When Helen reaches her centennial, Patterson will suddenly have four who have reached that age mark. Elizabeth Lemcke will turn 100 this Saturday, Aug. 28. She’s in a rest home in Turlock. The other two are Bertha Criswell, who is 101, and Evelyn Lusk. It’s very doubtful that we’ve ever had four living centenarians.
One was missed
Jacob Holtzman, a retired veterinarian and longtime rural Crows Landing resident, died a couple of weeks ago at age 95. He had been inadvertently omitted from my list of 90-plusers who live between Crows Landing and Vernalis.
However, he is survived by his wife, Eleanor, who is 90. She ups the list to an amazing 48.
For the sports fan
In case you missed it, Patterson High’s football schedule has a very new look.
Sure, the Western Athletic Conference still has Central Catholic and Livingston, but new members include Ceres, Central Valley (of Ceres) and Los Banos.
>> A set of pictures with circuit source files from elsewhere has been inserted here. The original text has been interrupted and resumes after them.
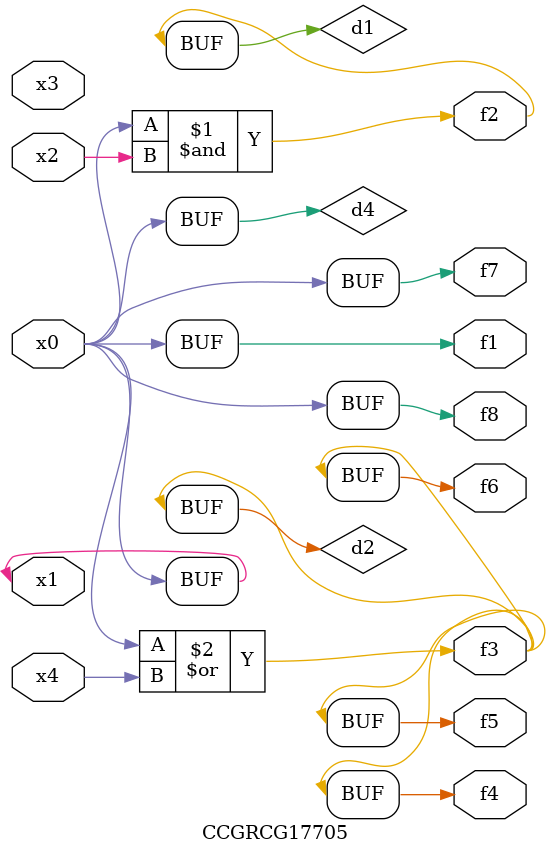
<source format=v>
module CCGRCG17705(
	input x0, x1, x2, x3, x4,
	output f1, f2, f3, f4, f5, f6, f7, f8
);

	wire d1, d2, d3, d4;

	and (d1, x0, x2);
	or (d2, x0, x4);
	nand (d3, x0, x2);
	buf (d4, x0, x1);
	assign f1 = d4;
	assign f2 = d1;
	assign f3 = d2;
	assign f4 = d2;
	assign f5 = d2;
	assign f6 = d2;
	assign f7 = d4;
	assign f8 = d4;
endmodule

</source>
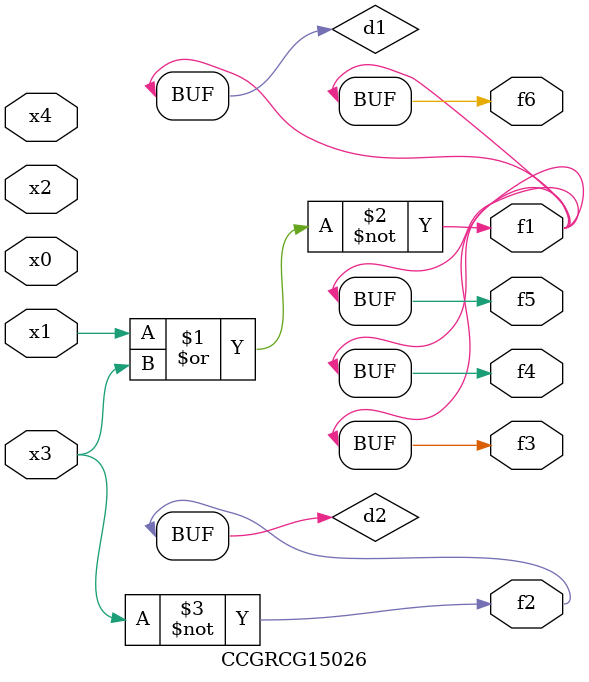
<source format=v>
module CCGRCG15026(
	input x0, x1, x2, x3, x4,
	output f1, f2, f3, f4, f5, f6
);

	wire d1, d2;

	nor (d1, x1, x3);
	not (d2, x3);
	assign f1 = d1;
	assign f2 = d2;
	assign f3 = d1;
	assign f4 = d1;
	assign f5 = d1;
	assign f6 = d1;
endmodule

</source>
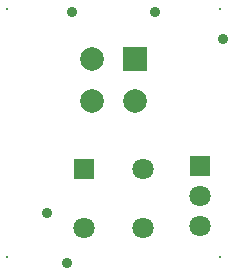
<source format=gbs>
G04*
G04 #@! TF.GenerationSoftware,Altium Limited,Altium Designer,19.1.5 (86)*
G04*
G04 Layer_Color=16711935*
%FSAX44Y44*%
%MOMM*%
G71*
G01*
G75*
%ADD24R,2.0000X2.0000*%
%ADD25C,2.0000*%
%ADD26R,1.8000X1.8000*%
%ADD27C,1.8000*%
%ADD28R,1.8000X1.8000*%
G04:AMPARAMS|DCode=29|XSize=0.2mm|YSize=0.2mm|CornerRadius=0mm|HoleSize=0mm|Usage=FLASHONLY|Rotation=90.000|XOffset=0mm|YOffset=0mm|HoleType=Round|Shape=RoundedRectangle|*
%AMROUNDEDRECTD29*
21,1,0.2000,0.2000,0,0,90.0*
21,1,0.2000,0.2000,0,0,90.0*
1,1,0.0000,0.1000,0.1000*
1,1,0.0000,0.1000,-0.1000*
1,1,0.0000,-0.1000,-0.1000*
1,1,0.0000,-0.1000,0.1000*
%
%ADD29ROUNDEDRECTD29*%
%ADD30C,0.9000*%
D24*
X02962760Y02560960D02*
D03*
D25*
X02926840D02*
D03*
Y02525040D02*
D03*
X02962760D02*
D03*
D26*
X03018300Y02470400D02*
D03*
D27*
Y02445000D02*
D03*
Y02419600D02*
D03*
X02969800Y02418000D02*
D03*
Y02468000D02*
D03*
X02919800Y02418000D02*
D03*
D28*
Y02468000D02*
D03*
D29*
X03034800Y02603000D02*
D03*
X02854800D02*
D03*
X03034800Y02393000D02*
D03*
X02854800D02*
D03*
D30*
X03037550Y02578000D02*
D03*
X02888245Y02430750D02*
D03*
X02909800Y02601000D02*
D03*
X02979800D02*
D03*
X02905155Y02388000D02*
D03*
M02*

</source>
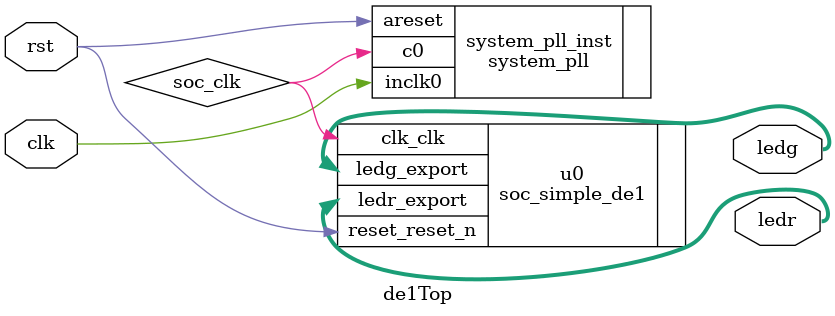
<source format=v>
module de1Top (
	input clk, rst,
	output [7:0] ledg,
	output [9:0] ledr
);
	wire soc_clk;
	
	system_pll	system_pll_inst (
		.areset ( rst ),
		.inclk0 ( clk ),
		.c0 ( soc_clk )
	);
	
	soc_simple_de1 u0 (
		.clk_clk       (soc_clk), //   clk.clk
		.reset_reset_n (rst), 		// reset.reset_n
		.ledg_export   (ledg),   	//  ledg.export
		.ledr_export   (ledr)    	//  ledr.export
	);
endmodule 
</source>
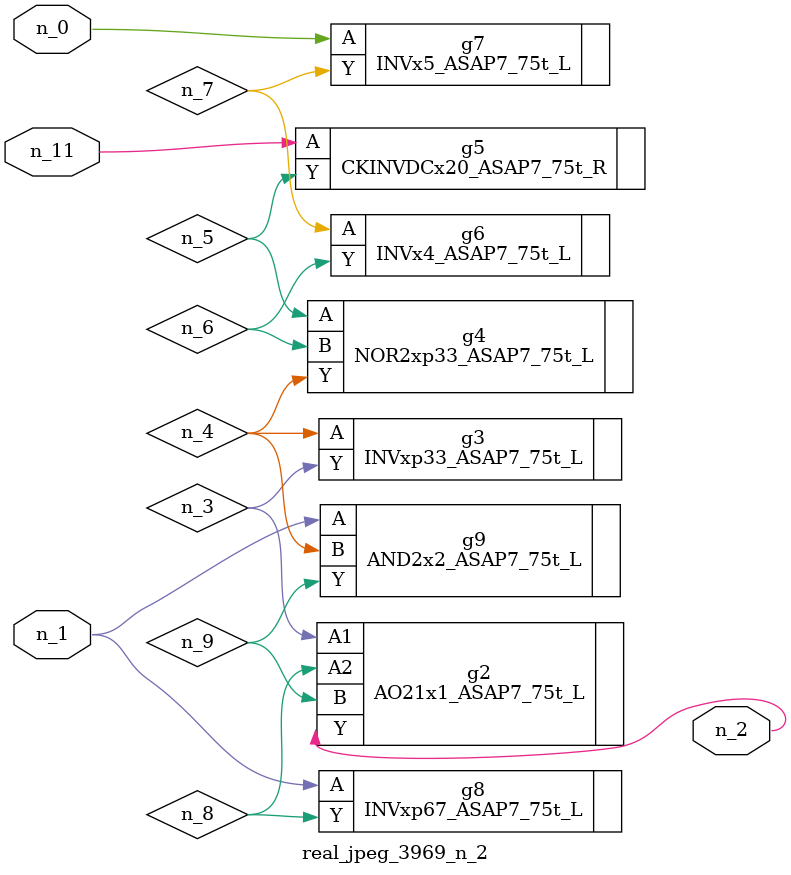
<source format=v>
module real_jpeg_3969_n_2 (n_1, n_11, n_0, n_2);

input n_1;
input n_11;
input n_0;

output n_2;

wire n_5;
wire n_8;
wire n_4;
wire n_6;
wire n_7;
wire n_3;
wire n_9;

INVx5_ASAP7_75t_L g7 ( 
.A(n_0),
.Y(n_7)
);

INVxp67_ASAP7_75t_L g8 ( 
.A(n_1),
.Y(n_8)
);

AND2x2_ASAP7_75t_L g9 ( 
.A(n_1),
.B(n_4),
.Y(n_9)
);

AO21x1_ASAP7_75t_L g2 ( 
.A1(n_3),
.A2(n_8),
.B(n_9),
.Y(n_2)
);

INVxp33_ASAP7_75t_L g3 ( 
.A(n_4),
.Y(n_3)
);

NOR2xp33_ASAP7_75t_L g4 ( 
.A(n_5),
.B(n_6),
.Y(n_4)
);

INVx4_ASAP7_75t_L g6 ( 
.A(n_7),
.Y(n_6)
);

CKINVDCx20_ASAP7_75t_R g5 ( 
.A(n_11),
.Y(n_5)
);


endmodule
</source>
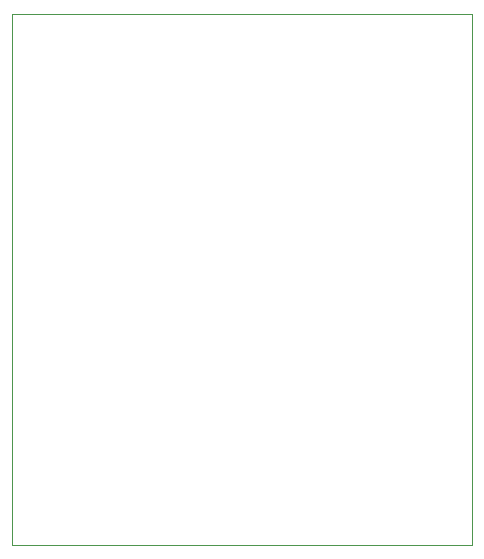
<source format=gbr>
%TF.GenerationSoftware,KiCad,Pcbnew,(5.1.9)-1*%
%TF.CreationDate,2021-10-18T19:29:22-06:00*%
%TF.ProjectId,stick_controller,73746963-6b5f-4636-9f6e-74726f6c6c65,rev?*%
%TF.SameCoordinates,Original*%
%TF.FileFunction,Profile,NP*%
%FSLAX46Y46*%
G04 Gerber Fmt 4.6, Leading zero omitted, Abs format (unit mm)*
G04 Created by KiCad (PCBNEW (5.1.9)-1) date 2021-10-18 19:29:22*
%MOMM*%
%LPD*%
G01*
G04 APERTURE LIST*
%TA.AperFunction,Profile*%
%ADD10C,0.050000*%
%TD*%
G04 APERTURE END LIST*
D10*
X148976000Y-40330000D02*
X148976000Y-53330000D01*
X109976000Y-40330000D02*
X148976000Y-40330000D01*
X109976000Y-53330000D02*
X109976000Y-40330000D01*
X109976000Y-85330000D02*
X109976000Y-53330000D01*
X148976000Y-85330000D02*
X109976000Y-85330000D01*
X148976000Y-53330000D02*
X148976000Y-85330000D01*
M02*

</source>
No longer in the WAC are Hilmar, Orestimba and Gustine, who for decades were prime Tiger rivals.
This fall’s election races for the Patterson City Council and the Del Puerto Health Care District are, in the minds of many locals, very much intertwined.
First, we have three incumbents seeking re-election: Sam Cuellar to the council and Ed Maring and Harold Hill to the health care board. And then there’s Becky Campo, who is stepping down as the city’s mayor but seeks a seat on the health care board.
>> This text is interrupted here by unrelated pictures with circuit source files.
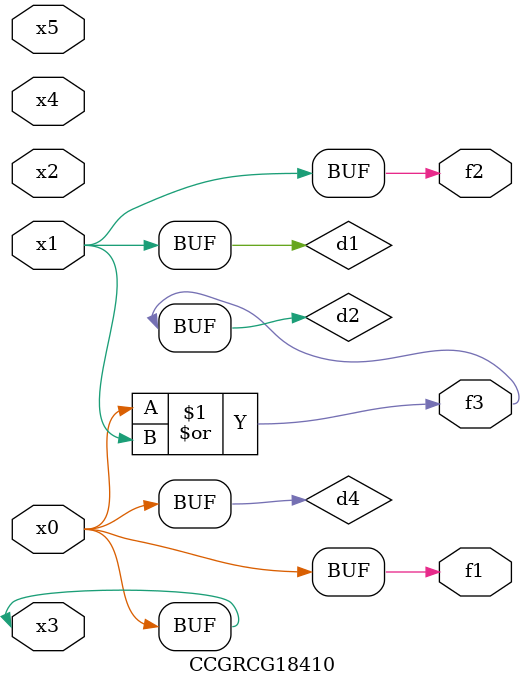
<source format=v>
module CCGRCG18410(
	input x0, x1, x2, x3, x4, x5,
	output f1, f2, f3
);

	wire d1, d2, d3, d4;

	and (d1, x1);
	or (d2, x0, x1);
	nand (d3, x0, x5);
	buf (d4, x0, x3);
	assign f1 = d4;
	assign f2 = d1;
	assign f3 = d2;
endmodule

</source>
And Councilwoman Annette Smith is campaigning to step into the mayor’s chair, while John Ramos, a local businessman and former council member, seeks a seat on the district board.
This past year, Ramos has had major issues with both the city and the health care district about a rezoning initiated by the district, which hopes to move its clinic into expanded quarters in the Keystone Business Park. He presently leases building space to the district for its clinic.
To further add to the excitement is the candidacy of Dr. Paul Berry to the health care board. He served as the clinic’s medical director from 2003-06, filed litigation against the district after his departure and recently pocketed a six-figure settlement.
There’s no love lost between Patterson’s city government and the health care district, and the above candidates will very likely put on a spirited campaign later in the fall. There are other faces in the races, but they will have to go some to attract the attention the above names will garner.